Chenault's bill would temporarily bar a state corporation from carrying out Walker's agenda. He and other top Republicans initially argued that increasing the size of the ASAP project would compete with the plans for AKLNG -- and potentially threaten the state's collaboration with the oil producers.
But in Tuesday's news conference, Chenault and Senate President Kevin Meyer, R-Anchorage, were more focused on state finances. They objected to what they characterized as a bid by Walker to access a $180 million pool of money that's already been set aside for work on the smaller ASAP project.
"He has the ability to spend $180 million on a backup plan that none of us know anything about," Meyer said.
Meyer and Chenault said they'd offered Walker the chance to send a team to Houston to review plans for the AKLNG project and its confidential details -- but only if he'd promise to come back to the Legislature to get permission to proceed with his alternative. In return, they would have stopped pushing Chenault's bill forward.
In their negotiations, Meyer said, "we were pretty close."
"And then things kind of broke down when the governor said that he doesn't want his hands tied," he added, referring to the requirement that Walker return to the Legislature for permission to access the $180 million and to proceed with his plans. "He says he needs total flexibility when dealing with the oil companies."
Walker initially described his idea for ASAP in an opinion piece in February. After complaints from legislators about a lack of specifics, Walker released more information on Friday in a two-page letter to Sen. Cathy Giessel, R-Anchorage, who chairs the Senate Resources Committee.
But there still appear to be some questions about Walker's plans, particularly with regard to who would build and pay for the liquefaction plant that would be required at the end of the larger ASAP project, said Larry Persily, an adviser to Kenai Peninsula Borough Mayor Mike Navarre on oil and gas issues.
"The Legislature has the power of appropriation, and it's understandable that they'd like to know: If the money's not going to be spent as they originally intended, how's it going to be spent?" Persily said in a phone interview. "This is not a low-cost insurance policy. It's a very expensive insurance policy to some, and to others it's a very expensive competing project."
Meyer and Chenault held meetings with Walker on Sunday night, twice Monday, then again Tuesday morning before the Senate's vote. Proceedings in both the House and Senate were delayed for meetings of both chambers' Republican-dominated majority caucuses.
Walker has 15 days -- not including Sundays -- to veto the bill, and it won't arrive at his desk until after a potential reconsideration vote Wednesday.
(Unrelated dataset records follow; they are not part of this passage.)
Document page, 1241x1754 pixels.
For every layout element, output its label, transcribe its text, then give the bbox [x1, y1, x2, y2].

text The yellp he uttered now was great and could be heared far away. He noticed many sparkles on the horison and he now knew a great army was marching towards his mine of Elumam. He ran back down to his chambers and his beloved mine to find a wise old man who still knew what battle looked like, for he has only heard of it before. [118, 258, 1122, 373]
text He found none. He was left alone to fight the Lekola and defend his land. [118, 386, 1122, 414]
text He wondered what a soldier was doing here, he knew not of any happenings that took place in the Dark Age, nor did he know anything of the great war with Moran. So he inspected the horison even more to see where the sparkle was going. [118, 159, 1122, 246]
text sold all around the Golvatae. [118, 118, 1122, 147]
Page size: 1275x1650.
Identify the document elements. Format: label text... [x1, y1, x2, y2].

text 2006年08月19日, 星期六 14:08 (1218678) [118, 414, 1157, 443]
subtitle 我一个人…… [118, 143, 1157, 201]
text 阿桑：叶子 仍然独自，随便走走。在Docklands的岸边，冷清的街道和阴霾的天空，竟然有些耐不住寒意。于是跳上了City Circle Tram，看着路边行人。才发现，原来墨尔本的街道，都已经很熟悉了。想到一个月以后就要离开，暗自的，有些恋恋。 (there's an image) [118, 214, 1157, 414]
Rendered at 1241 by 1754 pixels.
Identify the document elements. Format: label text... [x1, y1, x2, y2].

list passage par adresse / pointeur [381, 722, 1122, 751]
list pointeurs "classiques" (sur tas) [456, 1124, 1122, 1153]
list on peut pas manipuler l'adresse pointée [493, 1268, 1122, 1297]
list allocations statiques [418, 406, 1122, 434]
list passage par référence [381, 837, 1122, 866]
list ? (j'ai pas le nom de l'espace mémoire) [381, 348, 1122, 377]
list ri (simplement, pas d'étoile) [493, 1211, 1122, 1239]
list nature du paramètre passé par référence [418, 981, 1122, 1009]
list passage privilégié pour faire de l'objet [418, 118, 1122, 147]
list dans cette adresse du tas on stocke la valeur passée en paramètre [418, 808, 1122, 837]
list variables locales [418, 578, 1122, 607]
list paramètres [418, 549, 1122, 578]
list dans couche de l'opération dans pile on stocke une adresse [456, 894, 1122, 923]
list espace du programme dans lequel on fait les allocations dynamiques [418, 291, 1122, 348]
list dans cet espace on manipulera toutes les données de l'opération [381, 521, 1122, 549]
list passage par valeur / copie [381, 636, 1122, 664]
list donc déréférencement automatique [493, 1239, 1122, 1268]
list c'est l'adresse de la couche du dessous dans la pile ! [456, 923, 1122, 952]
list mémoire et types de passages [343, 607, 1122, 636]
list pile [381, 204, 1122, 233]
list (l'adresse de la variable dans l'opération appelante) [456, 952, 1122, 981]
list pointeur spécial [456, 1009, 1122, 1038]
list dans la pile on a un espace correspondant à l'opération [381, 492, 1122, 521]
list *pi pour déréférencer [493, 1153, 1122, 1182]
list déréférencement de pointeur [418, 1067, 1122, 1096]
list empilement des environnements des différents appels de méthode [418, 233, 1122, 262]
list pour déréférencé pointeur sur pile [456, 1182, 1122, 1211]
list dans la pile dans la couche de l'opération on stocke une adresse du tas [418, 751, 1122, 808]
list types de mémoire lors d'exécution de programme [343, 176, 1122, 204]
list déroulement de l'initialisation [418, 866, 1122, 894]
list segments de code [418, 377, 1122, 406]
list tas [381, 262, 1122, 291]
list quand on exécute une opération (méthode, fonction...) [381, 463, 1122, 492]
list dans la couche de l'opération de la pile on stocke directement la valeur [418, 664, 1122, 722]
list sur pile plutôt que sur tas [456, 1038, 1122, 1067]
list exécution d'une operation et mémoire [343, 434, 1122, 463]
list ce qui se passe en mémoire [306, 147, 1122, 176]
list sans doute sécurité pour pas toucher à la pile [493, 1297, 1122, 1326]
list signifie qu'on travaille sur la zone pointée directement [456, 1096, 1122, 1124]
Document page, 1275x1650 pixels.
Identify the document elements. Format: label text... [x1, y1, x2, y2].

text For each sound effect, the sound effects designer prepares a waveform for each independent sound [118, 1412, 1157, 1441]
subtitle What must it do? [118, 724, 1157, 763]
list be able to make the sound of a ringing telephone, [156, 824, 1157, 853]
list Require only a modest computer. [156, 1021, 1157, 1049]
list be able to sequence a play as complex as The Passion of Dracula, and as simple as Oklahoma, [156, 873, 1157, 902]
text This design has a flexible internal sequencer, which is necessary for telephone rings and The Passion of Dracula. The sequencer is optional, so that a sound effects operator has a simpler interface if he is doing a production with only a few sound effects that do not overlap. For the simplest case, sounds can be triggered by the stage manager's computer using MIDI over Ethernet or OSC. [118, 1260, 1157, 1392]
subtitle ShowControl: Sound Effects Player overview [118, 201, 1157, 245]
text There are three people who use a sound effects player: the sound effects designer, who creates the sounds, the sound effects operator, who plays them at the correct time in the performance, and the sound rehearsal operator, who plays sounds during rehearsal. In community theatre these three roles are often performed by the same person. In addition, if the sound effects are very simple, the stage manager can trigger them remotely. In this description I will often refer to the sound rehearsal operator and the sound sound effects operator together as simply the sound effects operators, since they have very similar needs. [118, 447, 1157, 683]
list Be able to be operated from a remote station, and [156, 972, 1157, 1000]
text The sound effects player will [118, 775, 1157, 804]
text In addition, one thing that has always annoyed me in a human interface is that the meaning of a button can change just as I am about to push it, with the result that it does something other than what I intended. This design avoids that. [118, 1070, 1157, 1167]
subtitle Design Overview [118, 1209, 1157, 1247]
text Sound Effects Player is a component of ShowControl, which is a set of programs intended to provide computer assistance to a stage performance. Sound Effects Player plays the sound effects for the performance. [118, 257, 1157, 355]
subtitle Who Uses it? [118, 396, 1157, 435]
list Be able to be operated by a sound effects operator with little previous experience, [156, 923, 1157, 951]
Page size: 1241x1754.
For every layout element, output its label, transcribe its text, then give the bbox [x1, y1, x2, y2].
Walker could wait until close to the end of the legislative session, currently scheduled for April 19, to issue a veto. Further delay in sending him the bill could allow him to veto it after the session ends, in which case legislative leaders would have to call a special session if they wanted a quick vote on an override.
It takes 40 of the 60 members in a combined vote of the House and Senate to override the governor.
The measure passed in the House with 24 votes, though one member of the Republican majority caucus was absent. In the Senate, it got 13 votes, putting the combined total two shy of the 40 members required.
Meyer said there had been "arm-twisting" on both sides, referring to efforts by the Walker administration to convince legislators to vote against the bill. And Chenault said the legislative leaders are still "open to negotiations."
A spokeswoman for Walker, Grace Jang, said the governor was unavailable for comment Tuesday, and she didn't immediately respond to questions about when the governor would veto the bill and whether he plans to keep negotiating.